Florida has long ranked a distant third place behind California and Texas in installed solar, but it’s now installing more solar panels than any other state — despite a policy landscape that’s considerably more challenging than in other states.
The Sunshine State connected 2,499 megawatts of solar-generation capacity to the grid during the first half of 2023, blowing away the 1,648 megawatts added by California and the 1,292 megawatts added by Texas, according to the most recent U.S. Solar Market Insight report from the Solar Energy Industries Association and energy consultancy Wood Mackenzie.
It’s the first time the state has taken the No. 1 spot in solar installations, marking a potential clean energy inflection point for a populous state with a dirty grid. Florida gets just 6 percent of its electricity from solar and depends largely on fossil gas for the rest.
Florida’s solar ascendancy is the product of two familiar forces: the Inflation Reduction Act’s clean energy incentives and the stabilization of pandemic-strained supply chains. It has also occurred despite energy policies that lag behind other states. Florida doesn’t have a renewable portfolio standard and doesn’t allow power-purchase agreements — two policies that have accelerated investments in solar across the nation.
Solar policies in Florida have tended to favor utility-owned large-scale solar over residential and commercial rooftop power generation: Around 86 percent of the state’s solar installed in the first half of this year was built by utilities. The state’s largest power company, Florida Power & Light, accounted for 1,769 megawatts over that period, followed by Duke Energy, which connected 389 megawatts.
Despite the lack of a renewable portfolio standard, a ban on power-purchase agreements and the dominance of utility-scale solar, Florida does still have net metering, a policy that pays rooftop solar owners for the excess power they export to the electrical grid.
Solar-rich states such as California, Hawaii and Arizona have seen utility-led campaigns seeking to roll back net metering over the last few years. Claiming lost revenue and unfair cost shifts for their ratepayers, utilities often insist on lowering compensation rates for solar customers or adding fixed charges to customer bills.
Last year, Florida lawmakers proposed legislation that would destroy the value of net metering by imposing fixed charges and minimum bills for owners of residential solar systems.
These anti-net-metering efforts are typically supported by utilities, and that was certainly true of Florida Power & Light. Although this legislation favored by Florida utilities was passed, it was vetoed last April by Gov. Ron DeSantis (R), who ascribed his decision to concerns over inflation and escalating energy bills.
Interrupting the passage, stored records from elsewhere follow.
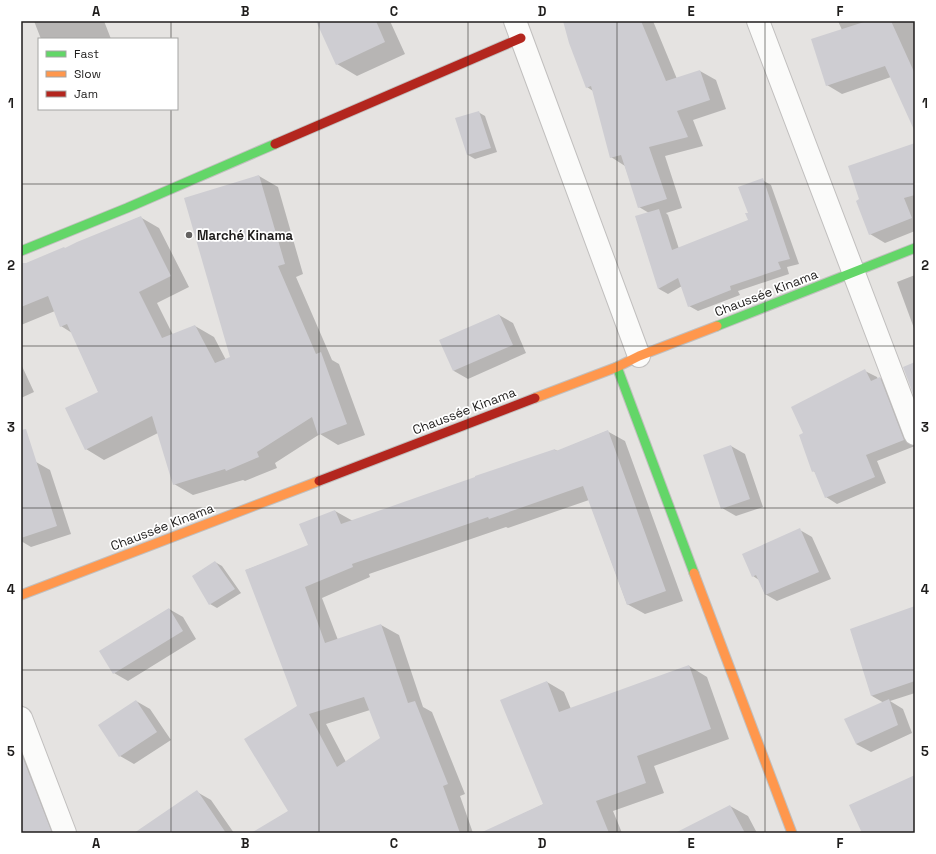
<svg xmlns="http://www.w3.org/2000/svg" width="936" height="854" font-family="'Space Grotesk',sans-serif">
	<rect width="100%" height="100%" fill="#e5e3e1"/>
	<path fill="#0003" fill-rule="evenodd" d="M 34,21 L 104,21 L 111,39 L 41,39 Z
		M 317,21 L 390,21 L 405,54 L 357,76 L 337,64 Z
		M 564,21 L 653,21 L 677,79 L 700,71 L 716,80 L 726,109 L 693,120 L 703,146 L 665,156 L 682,208 L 666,213 L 668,215 L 679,249 L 749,221 L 749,213 L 762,180 L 771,185 L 799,264 L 787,267 L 789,274 L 738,291 L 740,295 L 698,311 L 689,306 L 682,286 L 668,294 L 659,289 L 636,217 L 649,213 L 639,207 L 625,166 L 611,157 L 593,91 L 587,87 Z
		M 838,21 L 915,21 L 915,130 L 891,77 L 842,94 L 827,85 L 842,30 Z
		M 478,112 L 485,116 L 497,152 L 475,159 L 468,155 Z
		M 915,144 L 915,231 L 885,243 L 870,234 Z
		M 259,176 L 278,187 L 303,274 L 296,277 L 332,360 L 339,364 L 365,435 L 338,445 L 320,434 L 275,463 L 277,468 L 245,481 L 243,480 L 193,495 L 174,484 L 158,433 L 104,460 L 86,449 L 99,393 L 72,333 L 61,326 L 55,311 L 21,325 L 21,264 L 26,264 L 65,249 L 140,217 L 159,228 L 189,287 L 157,303 L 173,335 L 195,326 L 214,337 L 226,360 L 231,358 Z
		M 915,275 L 915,331 L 897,282 Z
		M 499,315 L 513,323 L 526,353 L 468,379 L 454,371 L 441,341 Z
		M 21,364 L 34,392 L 21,398 Z
		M 865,371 L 877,377 L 878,379 L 880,378 L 892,385 L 915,446 L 877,461 L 886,483 L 837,504 L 826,497 L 815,472 L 813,471 L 805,434 Z
		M 607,431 L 625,441 L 683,601 L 645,614 L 627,604 L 589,500 L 508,528 L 506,527 L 369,574 L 370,577 L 322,598 L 338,640 L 381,625 L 399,635 L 423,707 L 432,712 L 465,794 L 460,796 L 473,833 L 253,833 L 289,811 L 298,706 L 246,570 L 309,546 L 335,511 L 353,521 L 555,450 L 558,451 ZM 370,710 L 382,738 L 346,762 L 326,724 Z
		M 731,446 L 745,454 L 763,507 L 736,516 L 722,508 Z
		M 36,462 L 50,470 L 71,534 L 31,547 L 21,541 L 21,467 Z
		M 800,530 L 812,537 L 831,579 L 777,601 L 765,594 L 759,580 L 753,576 Z
		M 215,562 L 222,566 L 241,593 L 217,608 L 210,604 L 193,576 Z
		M 915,607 L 915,693 L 890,701 L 903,709 L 912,733 L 871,752 L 856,744 L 884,703 L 872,696 L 851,630 Z
		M 169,609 L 183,617 L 196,639 L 128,681 L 114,673 Z
		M 689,666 L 707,677 L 729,739 L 654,766 L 664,793 L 613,811 L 622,833 L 483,833 L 544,804 L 547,682 L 564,692 L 571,709 Z
		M 136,701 L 150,709 L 171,740 L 134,764 L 120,756 Z
		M 21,702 L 28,719 L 64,833 L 21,833 Z
		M 197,792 L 211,800 L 234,833 L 141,833 Z
		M 730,806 L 748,816 L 757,833 L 679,833 Z"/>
	<path fill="#cecdd2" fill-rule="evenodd" d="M 316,21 L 376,21 L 385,42 L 336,65 Z
		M 563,21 L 641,21 L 666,81 L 700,70 L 710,100 L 677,111 L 688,137 L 649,147 L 667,199 L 638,208 L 621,155 L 610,158 L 591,86 L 586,88 L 569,43 Z
		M 867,21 L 891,21 L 915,74 L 915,132 L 885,66 L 826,86 L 811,39 Z
		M 479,111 L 491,148 L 467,155 L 455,118 Z
		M 915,143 L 915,195 L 904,198 L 912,218 L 869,235 L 856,201 L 859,199 L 848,166 Z
		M 259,175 L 285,264 L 278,266 L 316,354 L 321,352 L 347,424 L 318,435 L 312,417 L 257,452 L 259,457 L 226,471 L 225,469 L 173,485 L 152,416 L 85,450 L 65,408 L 98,392 L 67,324 L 60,327 L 48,296 L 21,307 L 21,263 L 26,263 L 64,247 L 65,248 L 77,242 L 141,216 L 171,276 L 139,292 L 162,338 L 195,325 L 215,363 L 230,357 L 184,198 Z
		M 763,178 L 790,259 L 778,262 L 781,269 L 730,286 L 731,290 L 688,307 L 678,278 L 658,289 L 635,216 L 659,209 L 672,250 L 748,220 L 745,213 L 748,213 L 738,187 Z
		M 499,314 L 513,345 L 453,371 L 439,340 Z
		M 915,362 L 915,399 L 903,367 Z
		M 865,369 L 871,381 L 880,377 L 904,440 L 866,455 L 875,477 L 825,498 L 814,471 L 812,472 L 799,435 L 803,433 L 791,407 Z
		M 26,429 L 57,526 L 21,538 L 21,430 Z
		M 608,430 L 666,591 L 627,605 L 583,486 L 489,519 L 488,517 L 352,564 L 353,567 L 305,587 L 325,643 L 381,624 L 408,703 L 415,701 L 448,784 L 443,786 L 460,833 L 251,833 L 288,811 L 244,739 L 297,706 L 245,570 L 308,545 L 299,524 L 335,510 L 341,524 L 475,477 L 475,476 L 555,449 L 556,451 ZM 364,697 L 380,738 L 337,767 L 309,714 Z
		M 731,445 L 750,499 L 721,509 L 703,455 Z
		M 800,528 L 819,572 L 765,595 L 756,575 L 752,577 L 742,554 Z
		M 215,561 L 235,589 L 209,605 L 192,576 Z
		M 915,606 L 915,681 L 871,696 L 850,629 Z
		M 169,608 L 183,631 L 113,674 L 99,651 Z
		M 689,665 L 711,729 L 637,756 L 646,783 L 596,801 L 609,833 L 480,833 L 543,804 L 500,700 L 547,681 L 559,712 Z
		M 889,699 L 898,725 L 856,744 L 844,719 Z
		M 136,700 L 157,732 L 119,757 L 98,725 Z
		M 21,753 L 52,833 L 21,833 Z
		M 915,775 L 915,833 L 862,833 L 849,805 Z
		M 197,790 L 226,833 L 134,833 Z
		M 730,805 L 745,833 L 675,833 Z"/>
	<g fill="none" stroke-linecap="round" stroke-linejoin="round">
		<g stroke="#c1bfbe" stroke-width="24">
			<path id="street" d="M 515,21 L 639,356
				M 758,21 L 915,434
				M 21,718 L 65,833"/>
		</g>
		<g stroke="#c1bfbe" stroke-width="11">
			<path id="fast" d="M 21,251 L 127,208 L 275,144
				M 717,326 L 915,248
				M 617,367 L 694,573"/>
		</g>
		<g stroke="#c1bfbe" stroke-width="11">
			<path id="slow" d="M 535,398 L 617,367 L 639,356 L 717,326
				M 694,573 L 792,833
				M 21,595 L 319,481"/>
		</g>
		<g stroke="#c1bfbe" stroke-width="11">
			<path id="jam" d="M 275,144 L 521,38
				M 319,481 L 535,398"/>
		</g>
		<use href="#street" stroke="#fbfbfa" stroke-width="22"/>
		<use href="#fast" stroke="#63d668" stroke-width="9"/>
		<use href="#slow" stroke="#ff974d" stroke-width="9"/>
		<use href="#jam" stroke="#b3261e" stroke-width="9"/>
	</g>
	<path fill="none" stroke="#1f1d1c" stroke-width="1" stroke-opacity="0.55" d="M 171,21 L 171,39M 319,21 L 319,833M 468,21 L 468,833M 617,21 L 617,833M 765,21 L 765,833M 171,109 L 171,833M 21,184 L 915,184M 21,346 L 915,346M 21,508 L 915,508M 21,670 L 915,670"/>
	<circle fill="#646261" stroke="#fff" stroke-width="1.5" cx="189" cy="235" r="4"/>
	<g text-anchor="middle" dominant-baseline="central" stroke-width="3.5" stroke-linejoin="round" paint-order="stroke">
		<g font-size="13" font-weight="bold" fill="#1f1d1c" stroke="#fff" text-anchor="start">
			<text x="197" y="235">Marché Kinama</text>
		</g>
		<g font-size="13" fill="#1f1d1c" stroke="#fff">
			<text transform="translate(766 293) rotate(-21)">Chaussée Kinama</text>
			<text transform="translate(464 411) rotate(-21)">Chaussée Kinama</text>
			<text transform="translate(162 527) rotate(-21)">Chaussée Kinama</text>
		</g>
	</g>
	<rect width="936" height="854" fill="none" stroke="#ffffff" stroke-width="44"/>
	<rect x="38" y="38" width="140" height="72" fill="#ffffff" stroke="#a5a5a4"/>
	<rect x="46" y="51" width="20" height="6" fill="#63d668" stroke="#a5a5a4"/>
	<text x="74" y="58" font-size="12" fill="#1f1d1c">Fast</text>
	<rect x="46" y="71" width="20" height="6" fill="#ff974d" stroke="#a5a5a4"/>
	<text x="74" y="78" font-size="12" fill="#1f1d1c">Slow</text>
	<rect x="46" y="91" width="20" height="6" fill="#b3261e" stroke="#a5a5a4"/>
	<text x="74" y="98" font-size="12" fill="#1f1d1c">Jam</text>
	<rect x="22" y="22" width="892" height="810" fill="none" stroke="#1f1d1c" stroke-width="1.5"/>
	<g font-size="13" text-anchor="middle" font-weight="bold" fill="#1f1d1c">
		<text x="96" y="16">A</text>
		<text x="245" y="16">B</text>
		<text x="394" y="16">C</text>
		<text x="542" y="16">D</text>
		<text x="691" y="16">E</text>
		<text x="840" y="16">F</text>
		<text x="11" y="108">1</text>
		<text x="925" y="108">1</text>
		<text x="11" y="270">2</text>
		<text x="925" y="270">2</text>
		<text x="11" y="432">3</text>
		<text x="925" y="432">3</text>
		<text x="11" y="594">4</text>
		<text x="925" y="594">4</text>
		<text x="11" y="756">5</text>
		<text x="925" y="756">5</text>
		<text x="96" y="848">A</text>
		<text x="245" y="848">B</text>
		<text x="394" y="848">C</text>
		<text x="542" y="848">D</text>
		<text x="691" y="848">E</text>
		<text x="840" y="848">F</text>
	</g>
</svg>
Utilities have erected obstacles to growing Florida’s residential solar such as prolonged waits for interconnection, onerous insurance requirements and institutional recalcitrance, but rooftop solar owners in the state still added 332 megawatts of solar capacity during the first half of the year, making it the No. 2 spot in the country for home PV systems.
It’s not just Florida, Texas and California surging ahead in utility-scale solar. The solar market across the whole country is forecast to add 32 gigawatts of new capacity in 2023, almost tripling the record 13 gigawatts installed in 2021 and amounting to over half of new U.S. capacity in 2023, according to the U.S. Energy Information Administration. The industry is rebounding from a difficult 2022 replete with trade conflicts, labor ethics issues and supply-chain challenges.
Thanks to this year’s surge, Florida now has a total of 12,612 megawatts of solar connected to the grid. It still has a long way to go in order to catch up with Texas’ 18,801 megawatts and California’s impressive 41,675 megawatts, but it’s moving in the right direction — even in spite of a less-than-ideal policy landscape.